The Staff Working Group for Belonging, Community, and Diversity has developed the below resources as a complement to its programming and events.

Definitions and Resources

Anti-Blackness: Refers to actions or behaviors that minimize, marginalize, or devalue the full participation of Black people in life (from UCI).

Belonging: The feeling of security and support when there is a sense of acceptance, inclusion, and identity for a member of a certain group. It is when an individual can bring their authentic self to work. When employees feel like they don’t belong at work, their performance and their personal lives suffer. Creating genuine feelings of belonging for all is a critical factor in improving engagement and performance (from Cornell University).

Campus Climate: Includes the experience of individuals and groups on a campus—and the quality and extent of the interaction between those various groups and individuals.

Cultural Humility: Cultural humility is a process of self-reflection and discovery in order to build honest and trustworthy relationships. It offers promise for researchers to understand and eliminate health disparities, a continual and disturbing problem necessitating attention and action on many levels. (from Cultural humility: Essential foundation for clinical researchers, Katherine A. Yeager and Susan Bauer-Wu).

Empowering: To empower someone means to give them the means to achieve something, for example, to become stronger or more successful (from the Collins Dictionary). Black empowerment is a policy that aims to give Black people the chance to earn more money, own more property, etc., and have a greater role in the economy than they did before (from Oxford Learner's Dictionaries).

Intersectionality: Intersectionality theory calls scholars to attend to the unequal power relations that underlie social categories, such as race, class, and gender, and to move beyond treating them merely as demographic variables (Caldwell, Guthrie, & Jackson, 2006).

Microaggressions: Microaggressions are the everyday verbal, nonverbal, and environmental slights, snubs, or insults, whether intentional or unintentional, that communicate hostile, derogatory, or negative messages to target persons based solely upon their marginalized group membership (from Diversity in the Classroom, UCLA Diversity & Faculty Development, 2014).

Othering: Othering is a phenomenon in which some individuals or groups are defined and labeled as not fitting in within the norms of a social group.

Privilege: Refers to certain social advantages, benefits, or degrees of prestige and respect that an individual has by virtue of belonging to certain social identity groups. Within American and other Western societies, these privileged social identities—of people who have historically occupied positions of dominance over others—include whites, males, heterosexuals, Christians, and the wealthy, among others (from Rider University).

Racism (1): Racism takes many forms and can happen in many places. It includes prejudice, discrimination, or hatred directed at someone because of their color, ethnicity, or national origin. Racism is more than just words, beliefs, and actions. It includes all the barriers that prevent people from enjoying dignity and equality because of their race (from the Australian Human Rights Commission).

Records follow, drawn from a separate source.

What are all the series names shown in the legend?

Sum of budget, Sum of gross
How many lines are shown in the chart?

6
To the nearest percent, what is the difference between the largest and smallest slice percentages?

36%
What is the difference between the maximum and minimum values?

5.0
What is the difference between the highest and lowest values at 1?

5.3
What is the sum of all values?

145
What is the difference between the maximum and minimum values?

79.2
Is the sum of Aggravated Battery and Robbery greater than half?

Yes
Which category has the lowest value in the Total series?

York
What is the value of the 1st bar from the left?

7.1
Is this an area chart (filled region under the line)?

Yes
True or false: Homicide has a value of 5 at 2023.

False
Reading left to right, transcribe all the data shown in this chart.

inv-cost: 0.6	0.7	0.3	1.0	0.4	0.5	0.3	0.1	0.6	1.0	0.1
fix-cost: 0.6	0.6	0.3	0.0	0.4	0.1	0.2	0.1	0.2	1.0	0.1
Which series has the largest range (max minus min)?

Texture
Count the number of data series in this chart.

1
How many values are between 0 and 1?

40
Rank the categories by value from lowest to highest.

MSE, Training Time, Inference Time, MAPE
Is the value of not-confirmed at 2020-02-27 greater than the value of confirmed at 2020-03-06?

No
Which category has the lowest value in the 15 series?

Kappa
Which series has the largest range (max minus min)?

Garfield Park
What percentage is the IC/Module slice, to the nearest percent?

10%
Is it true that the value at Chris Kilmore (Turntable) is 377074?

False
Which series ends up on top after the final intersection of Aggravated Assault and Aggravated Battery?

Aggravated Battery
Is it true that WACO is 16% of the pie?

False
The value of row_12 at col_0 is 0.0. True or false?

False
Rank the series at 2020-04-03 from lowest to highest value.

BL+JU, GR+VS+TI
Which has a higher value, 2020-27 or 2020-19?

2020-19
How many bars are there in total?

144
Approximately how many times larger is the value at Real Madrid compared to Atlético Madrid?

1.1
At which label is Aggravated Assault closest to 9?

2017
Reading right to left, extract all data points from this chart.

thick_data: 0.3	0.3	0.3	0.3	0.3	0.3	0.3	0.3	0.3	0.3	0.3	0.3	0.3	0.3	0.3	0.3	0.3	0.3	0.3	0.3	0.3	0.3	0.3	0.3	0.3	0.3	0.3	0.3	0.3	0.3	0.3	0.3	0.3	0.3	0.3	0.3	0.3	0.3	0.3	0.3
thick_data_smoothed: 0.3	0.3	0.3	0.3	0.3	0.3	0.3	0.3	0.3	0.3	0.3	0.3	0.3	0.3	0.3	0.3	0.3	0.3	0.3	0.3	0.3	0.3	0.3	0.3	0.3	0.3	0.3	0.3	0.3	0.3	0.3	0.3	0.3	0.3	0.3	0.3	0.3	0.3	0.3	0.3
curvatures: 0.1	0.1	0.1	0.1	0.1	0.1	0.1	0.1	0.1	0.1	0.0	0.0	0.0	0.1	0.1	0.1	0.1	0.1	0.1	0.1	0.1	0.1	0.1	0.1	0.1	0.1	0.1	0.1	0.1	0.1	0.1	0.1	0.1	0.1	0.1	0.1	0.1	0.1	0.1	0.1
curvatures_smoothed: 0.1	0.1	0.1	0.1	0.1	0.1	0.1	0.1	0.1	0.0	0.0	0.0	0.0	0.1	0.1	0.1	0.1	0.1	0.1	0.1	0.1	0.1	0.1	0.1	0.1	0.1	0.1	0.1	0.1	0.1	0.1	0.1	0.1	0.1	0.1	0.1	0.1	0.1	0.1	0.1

Racism (2): Racism is different from racial prejudice, hatred, or discrimination. Racism is when the power elite of one group, the white group, has the power to carry out systematic discrimination through the institutional policies and practices of the society while shaping the cultural beliefs and values that support those racist policies and practices (from Dismantling Racism).

Racelighting: The process whereby people of color question their own thoughts and actions due to systematically delivered racialized messages that make them second guess their own lived experience with racism (Dr. J. Luke Wood as referenced at Juneteenth symposium). Example: “Racelight the community by telling them there is a commitment to them greater than there really is.”

The following context/terms are from the University of Southern California, Center for Urban Education Rossier School of Education. Copyright 2017.

Internalized racism describes the private racial beliefs held by and within individuals. The way we absorb social messages about race and adopt them as personal beliefs, biases, and prejudices are all within the realm of internalized racism. For people of color, internalized oppression can involve believing negative messages about oneself or one’s racial group. For white people, internalized privilege can involve feeling a sense of superiority and entitlement or holding negative beliefs about people of color.

Interpersonal racism is how our private beliefs about race become public when we interact with others. When we act upon our prejudices or unconscious bias—whether intentionally, visibly, verbally, or not—we engage in interpersonal racism. Interpersonal racism also can be willful and overt, taking the form of bigotry, hate speech, or racial violence.

Institutional racism is racial inequity within institutions and systems of power, such as places of employment, government agencies, and social services. It can take the form of unfair policies and practices, discriminatory treatment, and inequitable opportunities and outcomes. A school system that concentrates people of color in the most overcrowded and under-resourced schools with the least qualified teachers compared to the educational opportunities of white students is an example of institutional racism.